> [Stored entries]

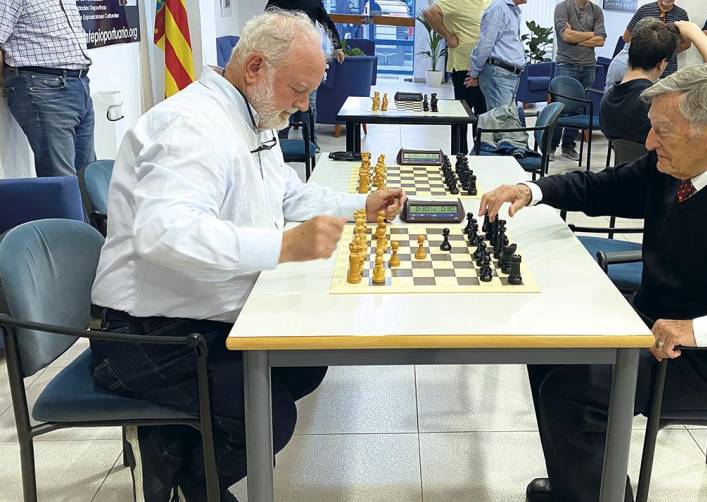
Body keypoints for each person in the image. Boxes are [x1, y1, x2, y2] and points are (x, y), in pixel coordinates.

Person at [480, 62, 707, 502]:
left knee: (573, 389)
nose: (648, 141)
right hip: (654, 324)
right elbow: (605, 187)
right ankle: (587, 487)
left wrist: (699, 329)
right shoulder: (677, 164)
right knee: (546, 347)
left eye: (662, 129)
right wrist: (534, 190)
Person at [89, 10, 406, 501]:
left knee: (305, 364)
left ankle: (182, 447)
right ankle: (189, 481)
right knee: (268, 418)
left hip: (201, 312)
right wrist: (283, 246)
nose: (303, 107)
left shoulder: (251, 115)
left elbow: (287, 196)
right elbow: (166, 233)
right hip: (145, 333)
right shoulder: (190, 127)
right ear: (256, 67)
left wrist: (358, 206)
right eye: (298, 90)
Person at [601, 20, 707, 145]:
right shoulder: (657, 101)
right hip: (666, 170)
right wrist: (695, 33)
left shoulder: (608, 100)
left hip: (631, 170)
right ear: (662, 63)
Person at [0, 0, 95, 178]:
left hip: (80, 83)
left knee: (88, 174)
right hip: (43, 87)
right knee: (61, 179)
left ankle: (83, 208)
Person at [266, 0, 346, 147]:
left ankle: (308, 142)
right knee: (289, 101)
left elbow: (326, 22)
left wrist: (338, 47)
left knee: (308, 104)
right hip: (286, 57)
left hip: (306, 57)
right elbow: (266, 21)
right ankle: (284, 142)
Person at [423, 0, 491, 152]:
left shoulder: (490, 2)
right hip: (463, 65)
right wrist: (448, 36)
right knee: (462, 115)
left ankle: (480, 154)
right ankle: (460, 157)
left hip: (486, 67)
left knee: (483, 116)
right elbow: (430, 13)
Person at [551, 0, 606, 161]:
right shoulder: (563, 7)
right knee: (559, 107)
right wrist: (590, 35)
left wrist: (575, 37)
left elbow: (601, 40)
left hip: (588, 66)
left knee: (578, 109)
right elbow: (565, 35)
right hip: (566, 63)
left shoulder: (596, 10)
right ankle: (551, 146)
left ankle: (569, 146)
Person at [466, 0, 528, 112]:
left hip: (509, 75)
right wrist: (475, 74)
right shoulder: (498, 8)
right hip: (499, 74)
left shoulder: (512, 11)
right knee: (499, 123)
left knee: (504, 122)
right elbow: (485, 45)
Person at [623, 0, 691, 79]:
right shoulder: (644, 10)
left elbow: (687, 43)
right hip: (644, 68)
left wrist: (668, 51)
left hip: (669, 70)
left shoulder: (681, 14)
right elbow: (626, 37)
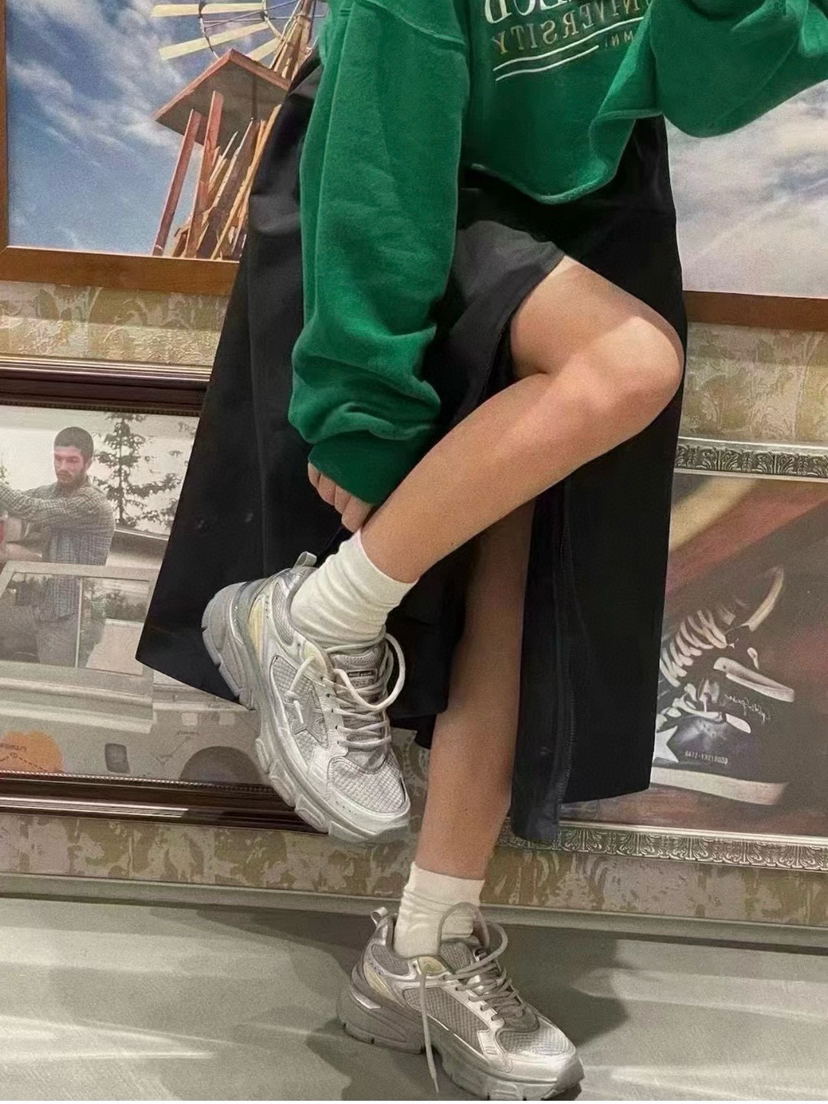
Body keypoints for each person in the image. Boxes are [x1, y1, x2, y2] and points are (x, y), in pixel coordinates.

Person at [139, 1, 828, 1095]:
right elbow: (380, 128)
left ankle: (422, 948)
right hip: (411, 182)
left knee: (524, 580)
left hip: (596, 197)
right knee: (630, 365)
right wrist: (364, 399)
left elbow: (708, 83)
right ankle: (314, 619)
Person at [0, 427, 115, 667]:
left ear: (88, 463)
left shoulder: (92, 502)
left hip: (75, 617)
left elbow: (29, 507)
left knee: (56, 685)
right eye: (58, 458)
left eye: (72, 460)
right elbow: (13, 501)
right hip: (44, 610)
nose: (62, 467)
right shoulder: (51, 492)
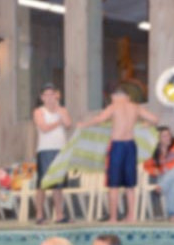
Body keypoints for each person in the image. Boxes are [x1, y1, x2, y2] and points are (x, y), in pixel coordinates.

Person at [77, 87, 159, 223]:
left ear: (114, 96)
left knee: (113, 185)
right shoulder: (135, 107)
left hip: (117, 146)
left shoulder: (113, 106)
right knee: (130, 185)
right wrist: (146, 124)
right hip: (131, 146)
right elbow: (155, 119)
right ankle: (131, 217)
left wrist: (84, 125)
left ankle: (113, 218)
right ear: (127, 96)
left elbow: (100, 119)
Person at [33, 84, 72, 225]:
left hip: (60, 149)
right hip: (45, 150)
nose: (50, 98)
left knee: (58, 185)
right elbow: (44, 128)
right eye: (47, 95)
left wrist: (59, 110)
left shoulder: (62, 110)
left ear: (56, 95)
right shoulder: (39, 111)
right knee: (43, 184)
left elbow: (68, 124)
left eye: (52, 94)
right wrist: (58, 122)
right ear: (42, 97)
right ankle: (39, 214)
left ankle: (59, 215)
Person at [142, 126, 174, 221]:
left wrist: (171, 168)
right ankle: (172, 214)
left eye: (169, 135)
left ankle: (161, 186)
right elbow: (146, 165)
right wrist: (154, 170)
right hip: (165, 176)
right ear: (157, 138)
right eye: (164, 136)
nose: (168, 137)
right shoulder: (154, 150)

> [Work to complete] Exactly the lines above from the one with "right hip: (654, 324)" to the one with "left hip: (201, 312)", both included, are to be quoted; leave the rest out.

> [Answer space]
right hip: (654, 324)
right elbow: (605, 187)
right ankle: (587, 487)
left wrist: (699, 329)
right shoulder: (677, 164)
right knee: (546, 347)
left eye: (662, 129)
right wrist: (534, 190)
Person at [89, 10, 406, 501]:
left knee: (305, 364)
left ankle: (182, 447)
right ankle: (189, 481)
right knee: (268, 418)
left hip: (201, 312)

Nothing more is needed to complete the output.